The German Embassy in Phnom Penh and the audiovisual center Meta House will jointly present a week-long film festival starting Monday, German Ambassador Frank Mann announced yesterday.
“A Week of German Film” will headline a flurry of events in Phnom Penh being held to mark the anniversary of several key dates in German history, including the ratification of the German Constitution in 1949 and the reunification of the country in 1990. Also next week, the embassy is sponsoring a celebration in honor of the German Constitution and an exhibition at Art Cafe on Street 108 about the 1989 fall of the Berlin Wall.
“We take these anniversaries as a reason to reach out to the Cambodian public and invite them to celebrate together with us,” Mr Mann said at a news conference.

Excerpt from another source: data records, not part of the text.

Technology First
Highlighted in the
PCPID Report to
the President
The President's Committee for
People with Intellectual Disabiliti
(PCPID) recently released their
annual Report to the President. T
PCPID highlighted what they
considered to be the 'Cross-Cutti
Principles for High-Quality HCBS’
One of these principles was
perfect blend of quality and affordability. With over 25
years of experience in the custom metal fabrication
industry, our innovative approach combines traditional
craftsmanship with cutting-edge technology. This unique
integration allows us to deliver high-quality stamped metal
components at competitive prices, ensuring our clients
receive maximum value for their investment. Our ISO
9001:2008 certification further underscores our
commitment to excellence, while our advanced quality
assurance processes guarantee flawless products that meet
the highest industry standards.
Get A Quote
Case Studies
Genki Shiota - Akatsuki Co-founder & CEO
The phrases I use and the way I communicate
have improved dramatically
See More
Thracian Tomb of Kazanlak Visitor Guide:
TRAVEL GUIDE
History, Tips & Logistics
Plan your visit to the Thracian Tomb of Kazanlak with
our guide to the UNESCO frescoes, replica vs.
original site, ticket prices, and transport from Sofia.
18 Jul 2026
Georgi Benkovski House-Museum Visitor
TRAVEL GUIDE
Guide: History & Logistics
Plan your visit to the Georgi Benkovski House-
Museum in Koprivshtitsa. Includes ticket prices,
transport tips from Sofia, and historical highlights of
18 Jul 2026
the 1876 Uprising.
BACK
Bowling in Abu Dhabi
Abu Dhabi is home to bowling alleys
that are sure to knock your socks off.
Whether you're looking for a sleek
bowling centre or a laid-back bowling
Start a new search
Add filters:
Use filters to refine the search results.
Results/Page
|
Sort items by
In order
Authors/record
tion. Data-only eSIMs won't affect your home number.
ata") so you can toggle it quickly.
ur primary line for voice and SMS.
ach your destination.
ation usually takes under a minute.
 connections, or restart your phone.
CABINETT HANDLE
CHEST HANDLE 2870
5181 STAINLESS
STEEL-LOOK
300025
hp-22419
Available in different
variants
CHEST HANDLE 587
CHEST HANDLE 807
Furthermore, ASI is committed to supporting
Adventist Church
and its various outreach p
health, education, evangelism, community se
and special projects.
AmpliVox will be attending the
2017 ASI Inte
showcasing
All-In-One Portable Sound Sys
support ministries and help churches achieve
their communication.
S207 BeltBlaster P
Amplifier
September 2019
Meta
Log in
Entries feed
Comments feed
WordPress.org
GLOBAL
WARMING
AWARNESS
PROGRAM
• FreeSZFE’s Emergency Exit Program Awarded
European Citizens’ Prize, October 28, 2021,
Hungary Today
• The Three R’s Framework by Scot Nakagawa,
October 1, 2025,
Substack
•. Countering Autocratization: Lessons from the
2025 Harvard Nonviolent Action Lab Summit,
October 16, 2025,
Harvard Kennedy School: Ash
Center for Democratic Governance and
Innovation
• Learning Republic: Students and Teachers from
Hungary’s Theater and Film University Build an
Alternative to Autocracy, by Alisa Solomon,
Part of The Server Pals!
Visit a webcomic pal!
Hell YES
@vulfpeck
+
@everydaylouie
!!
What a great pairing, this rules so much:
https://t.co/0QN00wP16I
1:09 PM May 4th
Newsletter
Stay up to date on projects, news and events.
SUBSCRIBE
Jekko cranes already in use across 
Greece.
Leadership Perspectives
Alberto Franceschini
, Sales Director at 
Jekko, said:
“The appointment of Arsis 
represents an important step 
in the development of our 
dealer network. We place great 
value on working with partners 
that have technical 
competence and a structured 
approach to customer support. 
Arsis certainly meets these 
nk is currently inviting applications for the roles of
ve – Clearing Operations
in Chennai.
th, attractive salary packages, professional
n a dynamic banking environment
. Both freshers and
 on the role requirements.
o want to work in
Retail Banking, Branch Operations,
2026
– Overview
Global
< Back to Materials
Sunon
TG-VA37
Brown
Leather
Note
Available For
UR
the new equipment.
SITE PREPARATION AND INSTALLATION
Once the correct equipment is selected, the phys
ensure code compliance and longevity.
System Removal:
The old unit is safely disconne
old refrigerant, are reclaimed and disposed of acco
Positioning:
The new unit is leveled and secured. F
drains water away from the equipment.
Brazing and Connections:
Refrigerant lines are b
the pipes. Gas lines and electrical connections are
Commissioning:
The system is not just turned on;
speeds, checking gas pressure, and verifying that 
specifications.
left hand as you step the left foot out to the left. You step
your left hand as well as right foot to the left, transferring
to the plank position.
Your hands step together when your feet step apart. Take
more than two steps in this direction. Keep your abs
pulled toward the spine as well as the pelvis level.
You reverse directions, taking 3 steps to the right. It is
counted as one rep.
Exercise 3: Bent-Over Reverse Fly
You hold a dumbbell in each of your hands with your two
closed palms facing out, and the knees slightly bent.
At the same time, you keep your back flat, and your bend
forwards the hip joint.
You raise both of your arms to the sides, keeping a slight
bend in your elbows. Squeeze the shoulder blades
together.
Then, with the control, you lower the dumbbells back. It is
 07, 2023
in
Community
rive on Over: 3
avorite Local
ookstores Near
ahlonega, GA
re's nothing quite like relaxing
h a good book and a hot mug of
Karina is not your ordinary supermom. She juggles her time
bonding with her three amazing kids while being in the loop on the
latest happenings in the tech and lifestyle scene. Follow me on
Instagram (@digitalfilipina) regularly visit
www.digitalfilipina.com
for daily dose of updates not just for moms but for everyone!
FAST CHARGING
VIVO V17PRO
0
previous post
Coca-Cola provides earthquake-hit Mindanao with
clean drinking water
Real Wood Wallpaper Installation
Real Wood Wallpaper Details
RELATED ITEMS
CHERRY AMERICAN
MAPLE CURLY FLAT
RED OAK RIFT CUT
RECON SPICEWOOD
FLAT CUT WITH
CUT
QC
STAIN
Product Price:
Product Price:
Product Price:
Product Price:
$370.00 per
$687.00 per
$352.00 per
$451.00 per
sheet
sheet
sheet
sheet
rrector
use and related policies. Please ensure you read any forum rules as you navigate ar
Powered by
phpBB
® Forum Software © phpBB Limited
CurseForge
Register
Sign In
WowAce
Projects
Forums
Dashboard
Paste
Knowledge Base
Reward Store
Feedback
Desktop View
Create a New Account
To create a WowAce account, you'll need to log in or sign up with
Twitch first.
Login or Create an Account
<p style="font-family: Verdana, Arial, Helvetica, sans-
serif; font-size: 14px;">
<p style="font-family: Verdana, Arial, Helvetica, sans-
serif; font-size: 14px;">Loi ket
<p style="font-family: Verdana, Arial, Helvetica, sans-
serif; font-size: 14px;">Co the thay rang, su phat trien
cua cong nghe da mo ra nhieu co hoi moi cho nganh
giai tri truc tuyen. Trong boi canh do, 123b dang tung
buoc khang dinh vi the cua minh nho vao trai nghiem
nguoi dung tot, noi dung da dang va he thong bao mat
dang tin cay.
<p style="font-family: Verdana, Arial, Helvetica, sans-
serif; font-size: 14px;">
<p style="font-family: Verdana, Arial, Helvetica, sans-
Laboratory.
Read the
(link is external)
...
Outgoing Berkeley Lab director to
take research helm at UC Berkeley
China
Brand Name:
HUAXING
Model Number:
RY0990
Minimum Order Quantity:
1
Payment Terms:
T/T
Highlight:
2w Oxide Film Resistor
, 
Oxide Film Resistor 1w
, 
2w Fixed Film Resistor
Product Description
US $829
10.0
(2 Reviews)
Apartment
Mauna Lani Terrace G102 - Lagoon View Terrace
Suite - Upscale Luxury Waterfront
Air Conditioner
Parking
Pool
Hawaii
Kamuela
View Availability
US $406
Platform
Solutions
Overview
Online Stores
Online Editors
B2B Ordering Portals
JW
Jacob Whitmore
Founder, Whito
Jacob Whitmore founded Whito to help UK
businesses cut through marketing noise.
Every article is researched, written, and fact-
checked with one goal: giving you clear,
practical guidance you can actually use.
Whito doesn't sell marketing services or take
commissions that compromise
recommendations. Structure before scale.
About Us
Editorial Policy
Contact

The film festival’s selections, which were curated by the Goethe-Institut, an international cultural organization funded by the German government, are intended to highlight a wide variety of cinema from the past 60 years of German history. They range from “The Trace of Stones,” a classic East German satire that was made in 1966 but banned until 1989, to “Toyland,” a 14-minute short from 2007 that deals with family life in the face of Nazism. The festival will also feature “The Lives of Others,” Florian
Henckel von Donnersmarck’s bleak, meditative debut film about a Stasi agent in 1980s East Berlin, which won the 2007 Academy Award for best foreign film.
“We hope these films provide a better understanding of Germany, German developments and recent German history to all those who come to see the films,” Mr Mann said. “But they are meant to be entertaining as well as educational.”
Meta House director Nico Mesterharm said the festival’s organizers hired a local company to dub three of the films into Khmer in order to better reach Cambodian audiences.
“So we hope we will find enough people who have an interest in German films in the Khmer language,” he said.
Admission to “A Week of German Film” is free.